Task directions: Please tally the lines in the items below that contain the string "Update", treating uppercase and lowercase as different, and give only the number.

Task inputs:
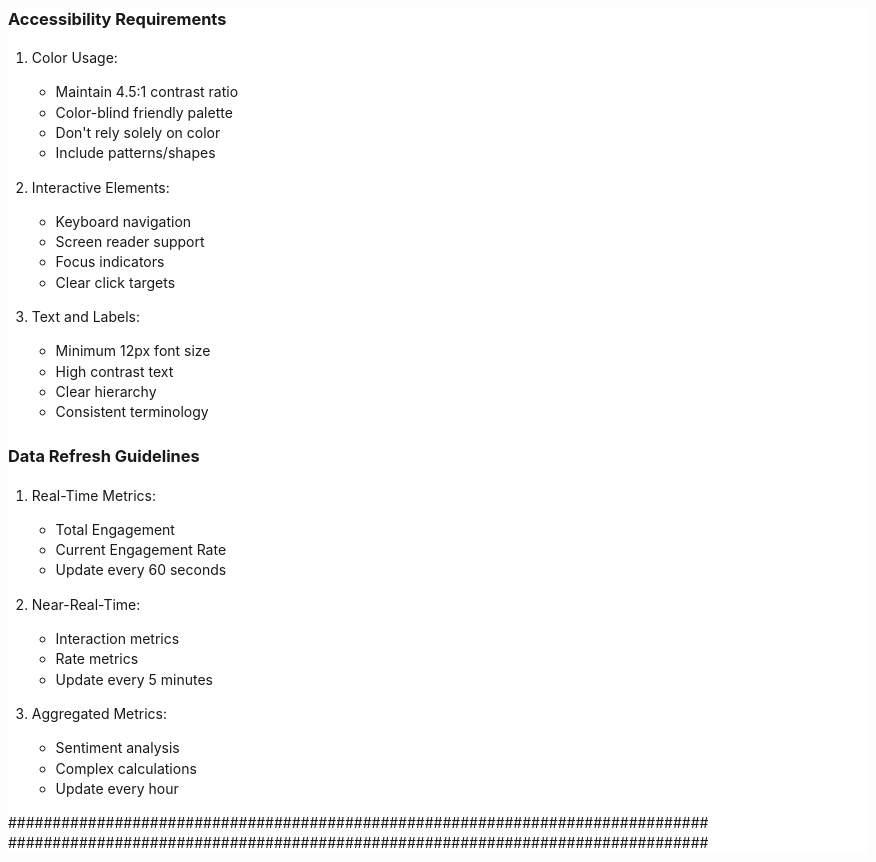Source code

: ### Accessibility Requirements

1. Color Usage:
   - Maintain 4.5:1 contrast ratio
   - Color-blind friendly palette
   - Don't rely solely on color
   - Include patterns/shapes

2. Interactive Elements:
   - Keyboard navigation
   - Screen reader support
   - Focus indicators
   - Clear click targets

3. Text and Labels:
   - Minimum 12px font size
   - High contrast text
   - Clear hierarchy
   - Consistent terminology

### Data Refresh Guidelines

1. Real-Time Metrics:
   - Total Engagement
   - Current Engagement Rate
   - Update every 60 seconds

2. Near-Real-Time:
   - Interaction metrics
   - Rate metrics
   - Update every 5 minutes

3. Aggregated Metrics:
   - Sentiment analysis
   - Complex calculations
   - Update every hour

###############################################################################
###############################################################################
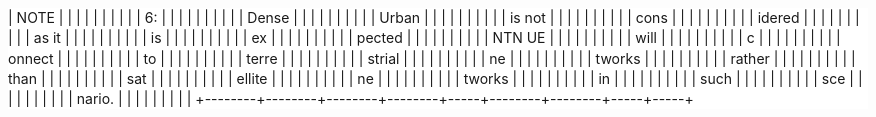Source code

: | NOTE   |        |        |        |     |        |        |     |     |
| 6:     |        |        |        |     |        |        |     |     |
| Dense  |        |        |        |     |        |        |     |     |
| Urban  |        |        |        |     |        |        |     |     |
| is not |        |        |        |     |        |        |     |     |
| cons   |        |        |        |     |        |        |     |     |
| idered |        |        |        |     |        |        |     |     |
| as it  |        |        |        |     |        |        |     |     |
| is     |        |        |        |     |        |        |     |     |
| ex     |        |        |        |     |        |        |     |     |
| pected |        |        |        |     |        |        |     |     |
| NTN UE |        |        |        |     |        |        |     |     |
| will   |        |        |        |     |        |        |     |     |
| c      |        |        |        |     |        |        |     |     |
| onnect |        |        |        |     |        |        |     |     |
| to     |        |        |        |     |        |        |     |     |
| terre  |        |        |        |     |        |        |     |     |
| strial |        |        |        |     |        |        |     |     |
| ne     |        |        |        |     |        |        |     |     |
| tworks |        |        |        |     |        |        |     |     |
| rather |        |        |        |     |        |        |     |     |
| than   |        |        |        |     |        |        |     |     |
| sat    |        |        |        |     |        |        |     |     |
| ellite |        |        |        |     |        |        |     |     |
| ne     |        |        |        |     |        |        |     |     |
| tworks |        |        |        |     |        |        |     |     |
| in     |        |        |        |     |        |        |     |     |
| such   |        |        |        |     |        |        |     |     |
| sce    |        |        |        |     |        |        |     |     |
| nario. |        |        |        |     |        |        |     |     |
+--------+--------+--------+--------+-----+--------+--------+-----+-----+
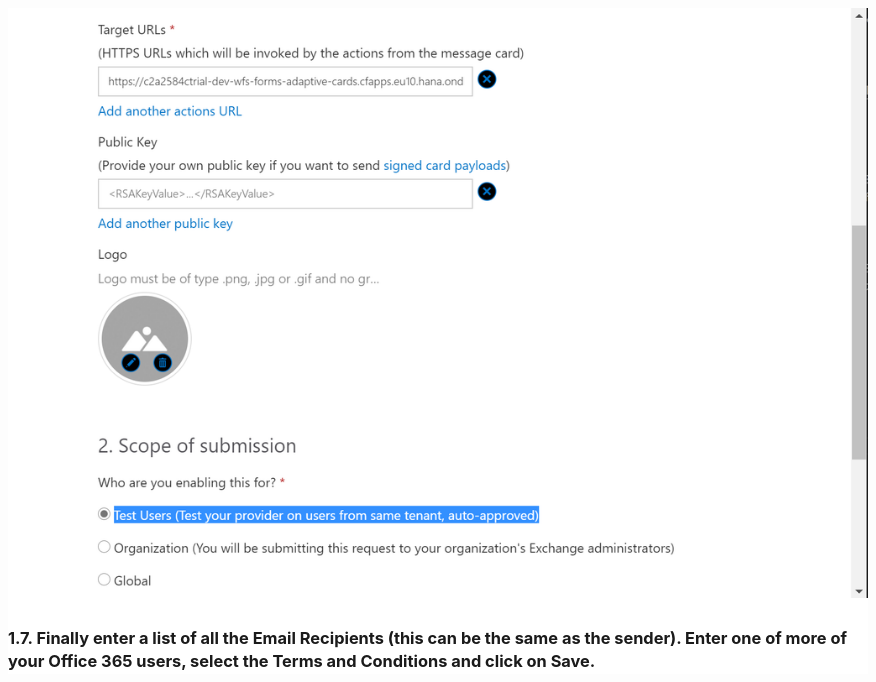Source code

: ![click on Log On](./images/A04-Scope.png)

### 1.7. Finally enter a list of all the Email Recipients (this can be the same as the sender). Enter one of more of your Office 365 users, select the Terms and Conditions and click on Save.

Finished task: 3